- **Task to carry out**
Could you copy every line of the data that contains "WHERE"?

- **Extracted entries**
++++++++++++++++++++

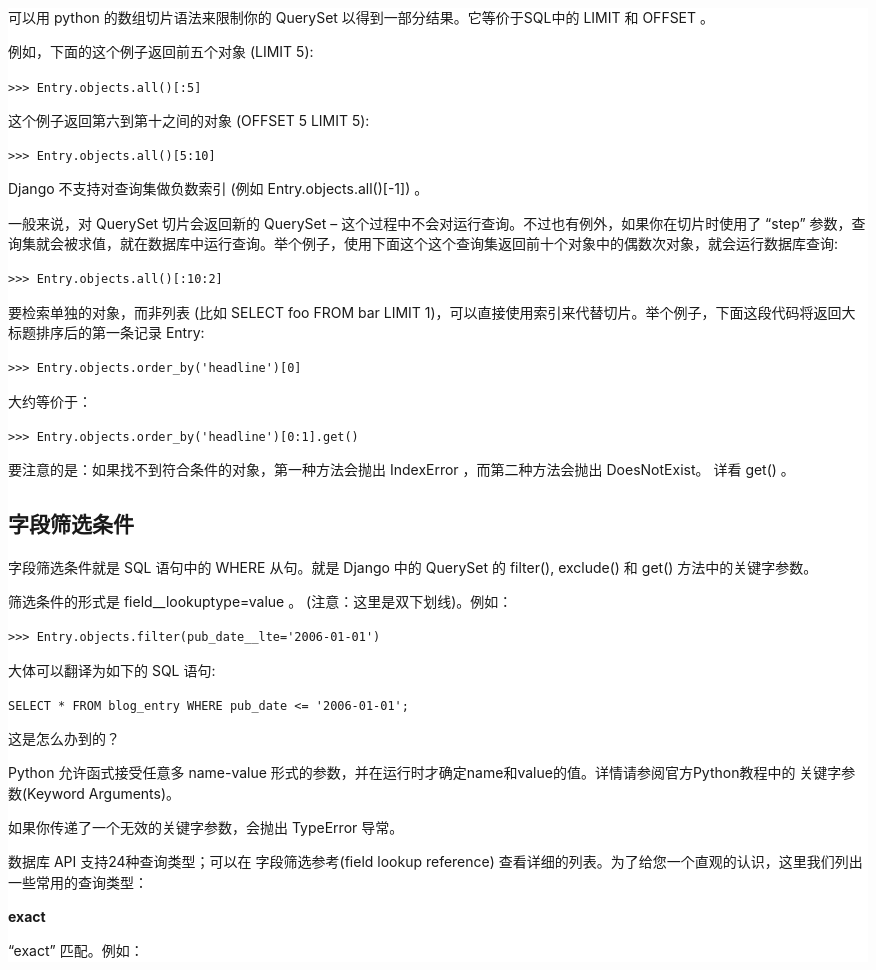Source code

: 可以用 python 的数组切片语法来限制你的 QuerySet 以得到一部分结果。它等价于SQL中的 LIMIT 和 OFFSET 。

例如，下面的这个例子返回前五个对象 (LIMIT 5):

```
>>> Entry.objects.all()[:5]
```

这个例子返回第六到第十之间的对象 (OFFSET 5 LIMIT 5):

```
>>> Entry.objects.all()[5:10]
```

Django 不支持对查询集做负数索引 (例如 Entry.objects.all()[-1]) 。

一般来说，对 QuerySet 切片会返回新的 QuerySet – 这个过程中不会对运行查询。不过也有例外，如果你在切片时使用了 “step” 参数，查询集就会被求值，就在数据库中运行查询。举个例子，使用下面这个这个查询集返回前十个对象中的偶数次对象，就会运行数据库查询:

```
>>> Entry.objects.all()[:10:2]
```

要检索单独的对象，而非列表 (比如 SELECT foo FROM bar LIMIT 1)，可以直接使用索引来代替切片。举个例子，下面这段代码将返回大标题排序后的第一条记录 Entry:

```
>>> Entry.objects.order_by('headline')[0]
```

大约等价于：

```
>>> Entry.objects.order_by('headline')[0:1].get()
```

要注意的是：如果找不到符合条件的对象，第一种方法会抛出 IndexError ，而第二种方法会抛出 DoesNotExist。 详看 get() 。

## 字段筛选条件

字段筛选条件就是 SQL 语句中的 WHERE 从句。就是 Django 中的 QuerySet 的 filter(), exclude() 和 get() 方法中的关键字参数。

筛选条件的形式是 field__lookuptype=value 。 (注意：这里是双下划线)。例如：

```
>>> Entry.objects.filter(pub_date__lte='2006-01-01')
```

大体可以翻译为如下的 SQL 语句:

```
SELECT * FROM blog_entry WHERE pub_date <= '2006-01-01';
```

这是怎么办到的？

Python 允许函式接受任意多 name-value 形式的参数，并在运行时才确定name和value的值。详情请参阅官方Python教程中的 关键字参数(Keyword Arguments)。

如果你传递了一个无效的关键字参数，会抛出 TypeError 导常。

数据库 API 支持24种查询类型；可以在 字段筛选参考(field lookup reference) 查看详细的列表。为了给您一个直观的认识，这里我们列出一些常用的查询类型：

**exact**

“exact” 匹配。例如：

++++++++++++++++++++

- **Exercise result**
字段筛选条件就是 SQL 语句中的 WHERE 从句。就是 Django 中的 QuerySet 的 filter(), exclude() 和 get() 方法中的关键字参数。
SELECT * FROM blog_entry WHERE pub_date <= '2006-01-01';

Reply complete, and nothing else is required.